A descrição da doença é levada a cabo pela investigação dos sintomas que manifestava e como vinha a causar, em questão de pouco tempo, a morte do atingido. Não há grandes explanações científicas sobre a natureza da infestação ou suas causas, precisamente porque um dos objetivos centrais do autor era explorar o processo de decadência da humanidade e não dar lógica perfeita a todos os elementos que desencadeiam a trama. O resultado da infestação é chocante: em pouco tempo são transpostas fronteiras geográficas e são provados ineficazes diversos métodos de controle e combate à epidemia: a humanidade é exposta em sua fragilidade biológica e fisiológica diante da “simplicidade” dos micro-organismos.

O desenrolar de toda a trama repousa na memória do Prof. Smith, ele é um dos últimos elos do mundo que houve – com todo o progresso científico e tecnológico que nele havia sido alcançado -, com o mundo que há – aquele primitivo e meio bárbaro, onde homens são obrigados a caçar para sobreviver. A preocupação do narrador, aliás, é precisamente essa: pôr seus netos em contato com a sabedoria e a herança deixada pela humanidade claudicante, de modo que eles sejam capazes de minimamente recriar a glória dos tempos idos.

Somos, simultaneamente, os netos do narrador, pois ignoramos o que houve e permanecemos curiosos por saber cada pequeno detalhe do relato de Smith; e o próprio Smith, pois vivemos também a angústia de sua narrativa, buscando não deixar que o resto de humanidade e civilização morresse com ele. Jack London nos mantém entre esses dois sentimentos enquanto encaramos as paisagens áridas e solitárias do ano 2073.

O mais curioso de A praga escarlate, entretanto, não é o que ela nos diz sobre o futuro (embora haja quaisquer laivos de acerto aqui e ali), mas sobre o presente, no caso 1912, ano da publicação da história. A descrição do futuro daquela época – nosso presente, no caso; e um pouco além dele – nos dá acesso a um conjunto de visões do autor, seja da hierarquia social rígida e desigual que imperava nos tempos pré-praga, seja das elogiosas – e um tanto ingênuas – descrições acerca do progresso tecnológico e científico, tidos como a herança que a humanidade deixava para os poucos remanescentes da epidemia. Continuavam havendo magnatas, exploração, desigualdade e J.P. Morgans no futuro que a praga escarlate veio a dizimar.

Através das ponderações, dos anseios, dos medos e da visão de London vemos se desenhar um horizonte de perspectivas de sua obra, fruto de sua experiência histórica.
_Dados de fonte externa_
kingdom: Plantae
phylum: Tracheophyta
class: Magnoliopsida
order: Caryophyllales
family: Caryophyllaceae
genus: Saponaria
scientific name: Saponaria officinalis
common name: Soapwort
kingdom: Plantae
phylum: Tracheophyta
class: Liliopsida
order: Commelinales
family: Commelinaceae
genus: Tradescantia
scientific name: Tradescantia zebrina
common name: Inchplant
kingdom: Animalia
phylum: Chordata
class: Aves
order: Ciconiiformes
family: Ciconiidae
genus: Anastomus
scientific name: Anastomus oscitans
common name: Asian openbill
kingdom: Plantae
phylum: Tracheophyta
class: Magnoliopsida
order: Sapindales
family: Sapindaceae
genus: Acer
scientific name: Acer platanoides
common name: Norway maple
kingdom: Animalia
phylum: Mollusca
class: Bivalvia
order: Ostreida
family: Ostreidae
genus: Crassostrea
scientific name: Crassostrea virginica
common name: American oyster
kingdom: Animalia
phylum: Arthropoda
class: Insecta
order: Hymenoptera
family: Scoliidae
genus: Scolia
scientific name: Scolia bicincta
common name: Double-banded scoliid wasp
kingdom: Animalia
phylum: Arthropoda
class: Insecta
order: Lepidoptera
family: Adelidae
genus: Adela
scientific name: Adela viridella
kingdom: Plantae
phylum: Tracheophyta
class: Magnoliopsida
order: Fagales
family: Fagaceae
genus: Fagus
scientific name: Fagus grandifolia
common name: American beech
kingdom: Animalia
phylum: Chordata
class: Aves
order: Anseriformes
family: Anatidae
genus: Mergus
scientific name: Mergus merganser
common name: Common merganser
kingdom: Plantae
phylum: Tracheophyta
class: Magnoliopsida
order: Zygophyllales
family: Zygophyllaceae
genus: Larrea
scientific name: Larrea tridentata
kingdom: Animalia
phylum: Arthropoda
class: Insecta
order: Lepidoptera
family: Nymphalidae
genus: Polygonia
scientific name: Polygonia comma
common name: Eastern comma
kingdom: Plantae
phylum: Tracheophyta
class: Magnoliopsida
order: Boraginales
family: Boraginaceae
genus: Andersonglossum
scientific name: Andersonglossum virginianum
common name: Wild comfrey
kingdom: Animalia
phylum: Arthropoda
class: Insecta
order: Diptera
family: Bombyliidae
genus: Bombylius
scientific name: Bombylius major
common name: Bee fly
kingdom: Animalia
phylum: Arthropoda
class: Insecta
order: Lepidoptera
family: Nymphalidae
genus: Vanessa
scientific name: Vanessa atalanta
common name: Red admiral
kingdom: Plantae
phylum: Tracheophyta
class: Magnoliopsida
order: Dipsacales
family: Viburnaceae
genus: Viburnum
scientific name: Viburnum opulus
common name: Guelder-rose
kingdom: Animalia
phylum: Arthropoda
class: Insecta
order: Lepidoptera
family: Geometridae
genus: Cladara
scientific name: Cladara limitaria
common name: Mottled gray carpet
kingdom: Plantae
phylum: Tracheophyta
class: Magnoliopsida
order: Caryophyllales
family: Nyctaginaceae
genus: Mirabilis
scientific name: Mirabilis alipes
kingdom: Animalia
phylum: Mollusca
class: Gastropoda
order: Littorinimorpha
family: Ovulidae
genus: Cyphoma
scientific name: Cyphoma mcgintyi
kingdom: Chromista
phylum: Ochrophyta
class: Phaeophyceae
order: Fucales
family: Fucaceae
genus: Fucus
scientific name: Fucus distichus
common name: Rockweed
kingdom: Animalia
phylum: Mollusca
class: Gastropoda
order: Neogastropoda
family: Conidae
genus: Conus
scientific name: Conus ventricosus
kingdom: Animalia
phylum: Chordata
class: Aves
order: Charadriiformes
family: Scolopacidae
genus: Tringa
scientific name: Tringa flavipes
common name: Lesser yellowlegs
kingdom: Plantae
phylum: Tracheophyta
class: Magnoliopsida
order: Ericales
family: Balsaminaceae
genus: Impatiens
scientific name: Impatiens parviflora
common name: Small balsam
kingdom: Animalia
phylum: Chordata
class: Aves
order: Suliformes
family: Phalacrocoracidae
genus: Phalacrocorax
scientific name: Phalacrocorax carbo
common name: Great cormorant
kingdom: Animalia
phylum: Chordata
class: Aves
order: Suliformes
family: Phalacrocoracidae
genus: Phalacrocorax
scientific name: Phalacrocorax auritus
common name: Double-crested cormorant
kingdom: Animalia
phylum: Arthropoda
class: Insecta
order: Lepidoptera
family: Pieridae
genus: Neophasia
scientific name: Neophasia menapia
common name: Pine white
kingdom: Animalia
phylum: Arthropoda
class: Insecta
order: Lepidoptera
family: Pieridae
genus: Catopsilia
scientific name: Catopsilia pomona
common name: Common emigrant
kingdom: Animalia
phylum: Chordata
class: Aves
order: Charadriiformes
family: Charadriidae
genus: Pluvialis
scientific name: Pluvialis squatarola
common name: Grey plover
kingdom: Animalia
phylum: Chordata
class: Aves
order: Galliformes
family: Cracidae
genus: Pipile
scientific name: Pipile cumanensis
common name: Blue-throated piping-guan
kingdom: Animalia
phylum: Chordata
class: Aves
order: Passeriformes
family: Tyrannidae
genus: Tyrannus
London não poupou tintas para descrever a mesquinhez e os problemas da sociedade estadunidense de seu tempo, nem que se valesse de aventuras caninas, de histórias de vagabundos ou de relatos de velhos marinheiros para tal. Seus augúrios pouco otimistas, ainda que estranhamente elogiosos em determinados aspectos, guardam profundos significados acerca de suas opiniões e suas esperanças. Quem sabe não houvesse a chance de um novo começo por detrás de cada angustiada palavra do Prof. John Howard Smith?